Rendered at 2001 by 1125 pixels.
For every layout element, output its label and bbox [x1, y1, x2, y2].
==
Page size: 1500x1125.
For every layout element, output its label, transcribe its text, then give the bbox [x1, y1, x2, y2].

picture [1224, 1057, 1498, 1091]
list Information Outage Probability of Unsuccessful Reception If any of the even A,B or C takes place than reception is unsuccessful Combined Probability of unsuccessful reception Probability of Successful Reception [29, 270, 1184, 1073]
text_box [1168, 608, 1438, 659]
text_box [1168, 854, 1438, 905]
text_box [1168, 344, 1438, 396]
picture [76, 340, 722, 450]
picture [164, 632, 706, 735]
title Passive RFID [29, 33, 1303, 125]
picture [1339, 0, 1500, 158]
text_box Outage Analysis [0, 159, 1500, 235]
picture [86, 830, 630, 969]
--
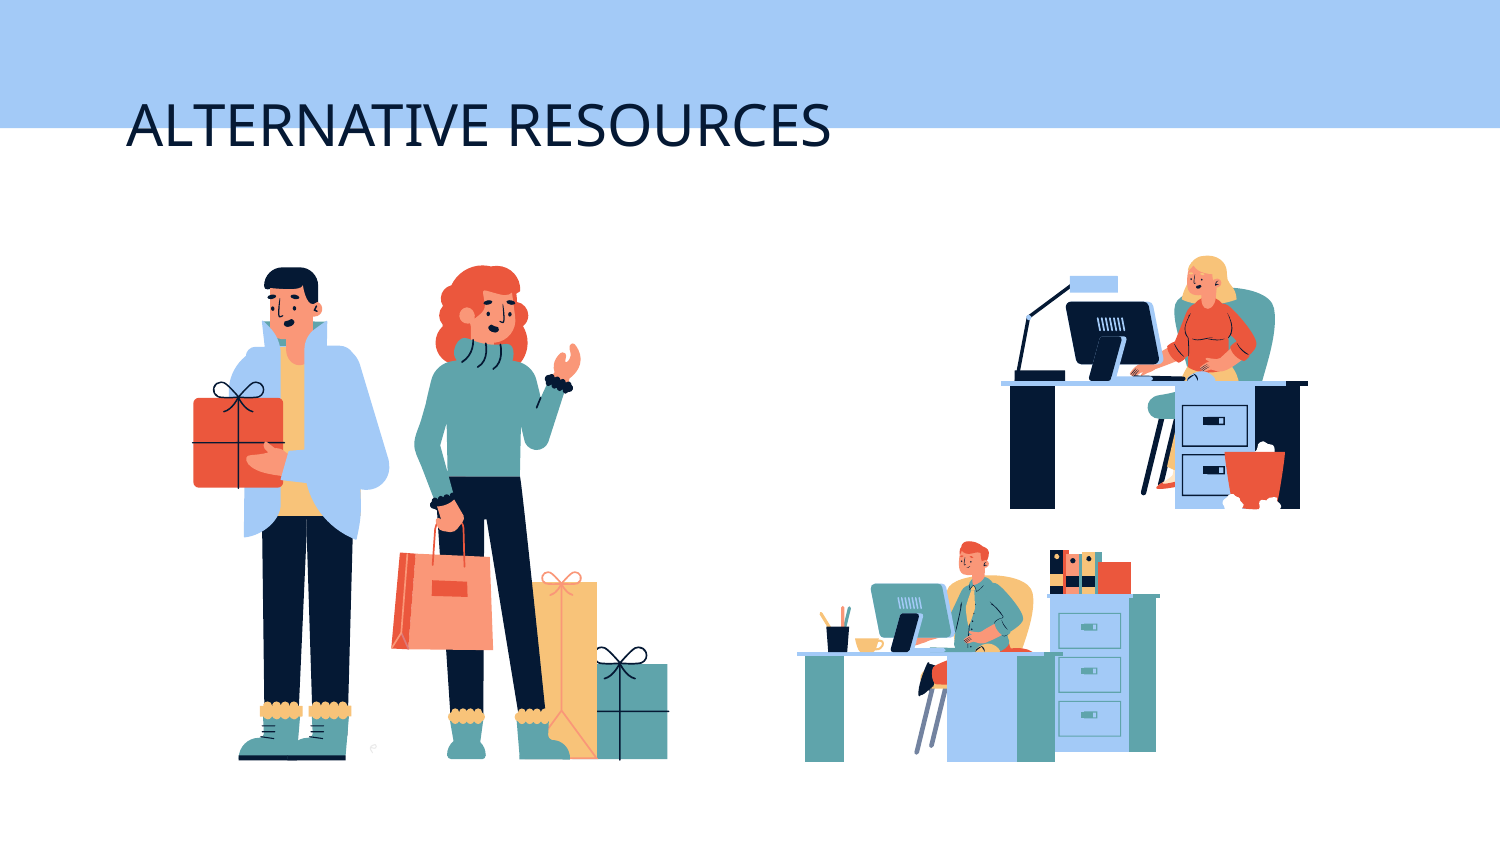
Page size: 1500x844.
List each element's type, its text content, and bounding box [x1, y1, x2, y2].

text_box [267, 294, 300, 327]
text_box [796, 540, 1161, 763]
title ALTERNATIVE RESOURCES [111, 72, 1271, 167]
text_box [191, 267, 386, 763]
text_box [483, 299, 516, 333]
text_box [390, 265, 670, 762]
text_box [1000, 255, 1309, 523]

▸ **Activity**: Using the records above, gather all lines where the string "size" is present.

▸ **Exercise output**:
Page size: 1500x1125.
Page size: 1500x844.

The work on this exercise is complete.